It might seemed odd, finding Bordeaux wines at East LA Meets Napa, where the focus has always been on Latino food and wine.

Nevertheless, a special tasting room was set aside for grands crus, a premier grand cru classé, a Bordeaux supérieur and the like, with a couple of women to pour the wines and comment on them (at top).
But this wasn't really odd, considering how France has influenced Mexican cuisine. The bolillo came from the baguette. Flan is actually crème renversèe au caramel. And we wouldn't be celebrating Cinco de Mayo if the invading French hadn't been defeated by a Mexican army at Puebla on May 5, 1862.
So AltaMed, which stages the annual benefit to raise funds for its health care services, was right on track.
The tasting spread through the wide open spaces of the Union Station and Metropolitan Water District courtyards. Even there, the French connection continued.
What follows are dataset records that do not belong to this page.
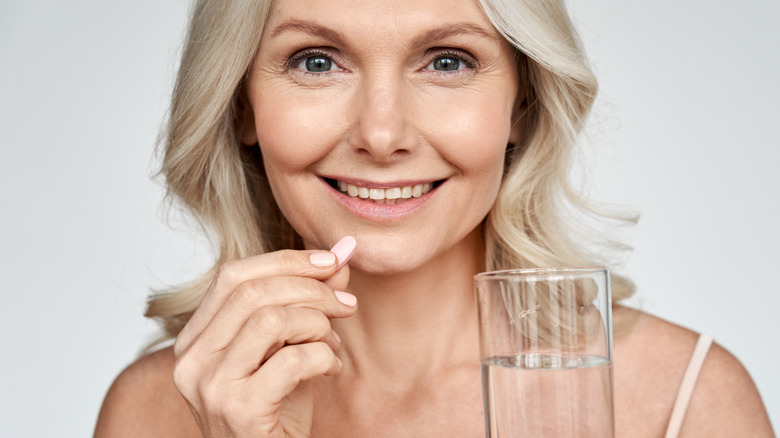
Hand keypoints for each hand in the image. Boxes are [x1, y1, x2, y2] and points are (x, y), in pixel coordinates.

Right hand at [172, 236, 356, 436]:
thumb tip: (340, 256)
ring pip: (271, 320)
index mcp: (195, 339)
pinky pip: (292, 361)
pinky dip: (324, 357)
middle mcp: (191, 360)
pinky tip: (332, 369)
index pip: (233, 275)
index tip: (330, 261)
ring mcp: (211, 386)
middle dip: (310, 289)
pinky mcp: (239, 411)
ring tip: (334, 344)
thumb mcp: (289, 347)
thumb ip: (306, 302)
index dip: (285, 261)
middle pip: (252, 292)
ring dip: (318, 324)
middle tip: (346, 304)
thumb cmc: (275, 411)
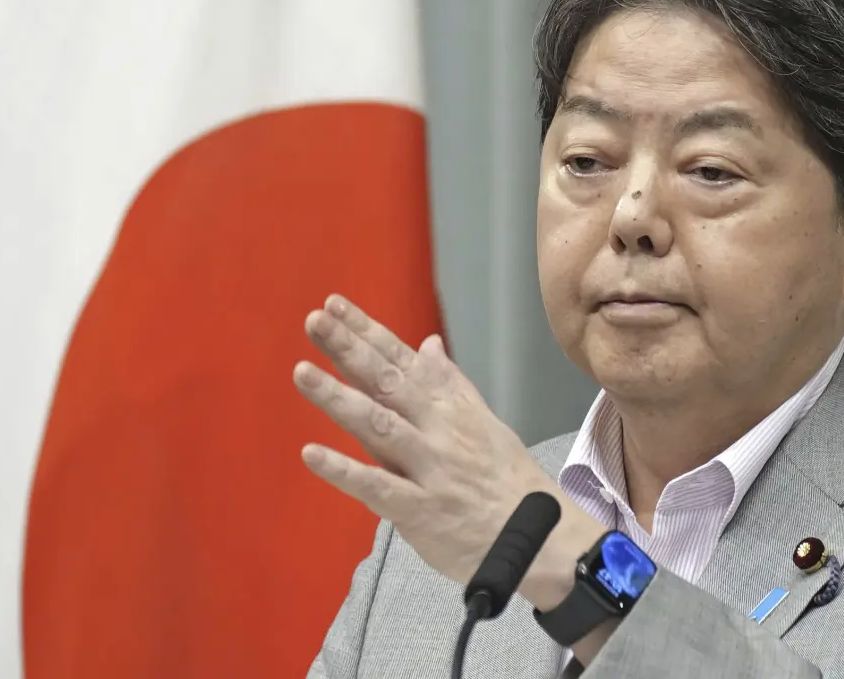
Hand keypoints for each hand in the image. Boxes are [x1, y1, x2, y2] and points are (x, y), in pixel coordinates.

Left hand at [293, 295, 602, 591]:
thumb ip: (451, 384)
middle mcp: (438, 430)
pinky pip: (377, 488)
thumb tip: (427, 344)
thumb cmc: (508, 480)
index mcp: (451, 408)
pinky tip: (311, 454)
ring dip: (339, 399)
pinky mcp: (419, 511)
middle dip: (350, 351)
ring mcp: (428, 468)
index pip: (403, 361)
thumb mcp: (485, 422)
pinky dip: (344, 471)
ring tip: (303, 373)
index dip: (368, 332)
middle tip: (315, 321)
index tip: (334, 305)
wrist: (540, 538)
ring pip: (379, 426)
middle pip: (388, 383)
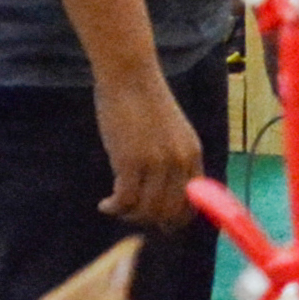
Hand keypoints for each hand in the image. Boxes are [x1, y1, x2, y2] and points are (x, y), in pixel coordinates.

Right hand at [93, 64, 207, 230]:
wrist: (129, 76)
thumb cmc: (145, 101)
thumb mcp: (172, 132)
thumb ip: (174, 160)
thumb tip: (166, 193)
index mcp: (193, 154)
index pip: (192, 203)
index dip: (175, 220)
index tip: (158, 223)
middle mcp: (179, 162)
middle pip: (169, 212)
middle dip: (149, 220)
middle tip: (130, 214)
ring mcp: (157, 163)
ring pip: (147, 210)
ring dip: (129, 215)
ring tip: (115, 207)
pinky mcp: (131, 162)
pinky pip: (125, 201)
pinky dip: (114, 208)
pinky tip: (105, 205)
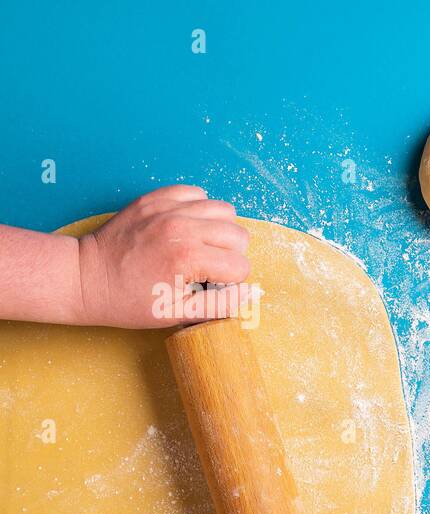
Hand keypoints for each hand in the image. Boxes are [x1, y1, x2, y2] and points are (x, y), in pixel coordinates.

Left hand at [76, 184, 254, 327]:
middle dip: (230, 255)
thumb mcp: (177, 313)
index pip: (241, 266)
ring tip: (200, 245)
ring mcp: (167, 209)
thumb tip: (251, 292)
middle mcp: (182, 227)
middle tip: (206, 268)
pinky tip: (186, 227)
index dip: (231, 281)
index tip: (209, 286)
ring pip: (224, 210)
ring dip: (219, 230)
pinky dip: (199, 209)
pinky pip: (197, 193)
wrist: (86, 278)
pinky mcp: (155, 198)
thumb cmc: (129, 301)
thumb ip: (220, 304)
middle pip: (239, 235)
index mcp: (188, 259)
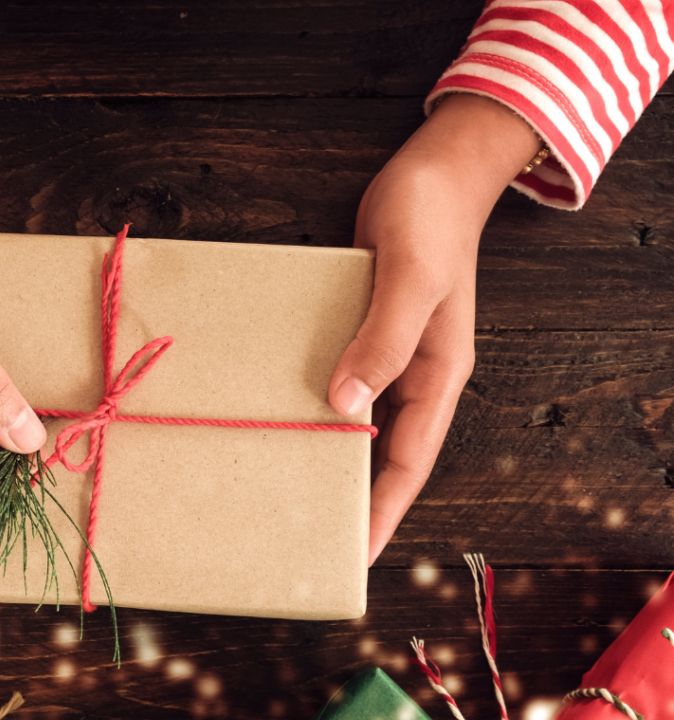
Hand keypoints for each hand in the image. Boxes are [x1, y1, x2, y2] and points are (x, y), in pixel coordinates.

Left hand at [328, 94, 541, 564]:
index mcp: (436, 372)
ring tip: (290, 487)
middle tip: (311, 532)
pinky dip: (317, 404)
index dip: (384, 508)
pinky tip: (283, 414)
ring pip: (359, 420)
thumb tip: (346, 404)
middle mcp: (414, 373)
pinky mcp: (361, 330)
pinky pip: (339, 380)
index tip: (357, 552)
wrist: (433, 168)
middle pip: (384, 451)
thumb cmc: (430, 218)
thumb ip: (382, 339)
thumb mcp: (411, 278)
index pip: (409, 458)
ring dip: (330, 452)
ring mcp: (388, 353)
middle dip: (354, 495)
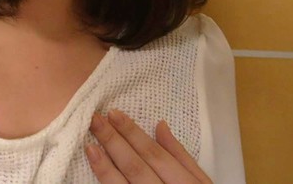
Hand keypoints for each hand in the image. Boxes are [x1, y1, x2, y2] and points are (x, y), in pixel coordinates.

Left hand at [86, 109, 211, 183]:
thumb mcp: (202, 183)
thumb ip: (181, 156)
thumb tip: (160, 126)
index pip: (154, 154)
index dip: (133, 133)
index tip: (114, 114)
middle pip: (136, 166)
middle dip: (114, 141)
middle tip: (95, 120)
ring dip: (105, 166)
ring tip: (90, 145)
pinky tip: (97, 171)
One of Mexico's elite winemakers, Victor Torres Alegre (above), greeted tasters in the enclave devoted to wines produced in Mexico. Torres Alegre was the first in his country to earn a doctorate in enology. And guess where he got it? The University of Bordeaux.

Previously winemaker for Château Camou, he now has his own winery, the Vinícola Torres Alegre y Familia in the Guadalupe Valley. Above are two of his wines.

The Torres Alegre 2011 Del Viko white blend, composed of 70% French Colombard and 30% Chenin Blanc, is made according to French methods and without oak, he said, A charming wine, it easily stood up to a spicy ceviche tostada from El Coraloense (above).
The 2005 Guarda Especial La Llave, a Cabernet Franc and Merlot blend, spent 24 months in French oak. Selected grapes first underwent 15 days of skin contact at cold temperature, then went through an exceptionally long, slow fermentation of 45 to 60 days--so as not to extract hard tannins, Torres Alegre said.
During vinification, sweet tannins from inside the grapes were extracted naturally by the pressure of the grapes, not by mechanical means, he said. The wine was released in 2014.

What would you eat with such a wine? Something with foie gras, possibly, and that was close at hand, slices of pan dulce with foie gras butter and piloncillo from Broken Spanish. The slices weren't as pink as in the photo, caused by the early evening light.
ALXimia Winery from the Guadalupe Valley was also present. Its French connection is chef Martín San Roman, who opened La Terrasse San Roman at the winery last year.
From Mexico City, San Roman was graduated from l'École Lenôtre and worked at Fauchon and Le Meridien hotels in Paris. Returning to Mexico, he opened Tour de France in Tijuana and later Rincón San Roman on the coast.
Food at the new restaurant is Baja Provençale but includes classics such as pâté maison Terrasse, les escargots à la Bourguignonne and soupe à l'oignon. The signature dessert is a cake composed of crepes and white chocolate.

ALXimia wines to go with his food include the 2012 Magma, a blend of Carignan and Garnacha (Grenache). It's held by Alvaro Alvarez Parrilla, director general of the winery and winemaker.

Not far from ALXimia's booth, chef John Sedlar, now at Eloisa restaurant in Santa Fe, New Mexico, served cannelés. This is "the significant dish of Bordeaux," said Sedlar, who went to Bordeaux to attend the Fête le Vin.

Crusty outside and custardy inside, the little cakes were served with tequila cream, tequila caramel sauce and a dab of candied green chiles--not classically French, but perfect for East LA Meets Napa.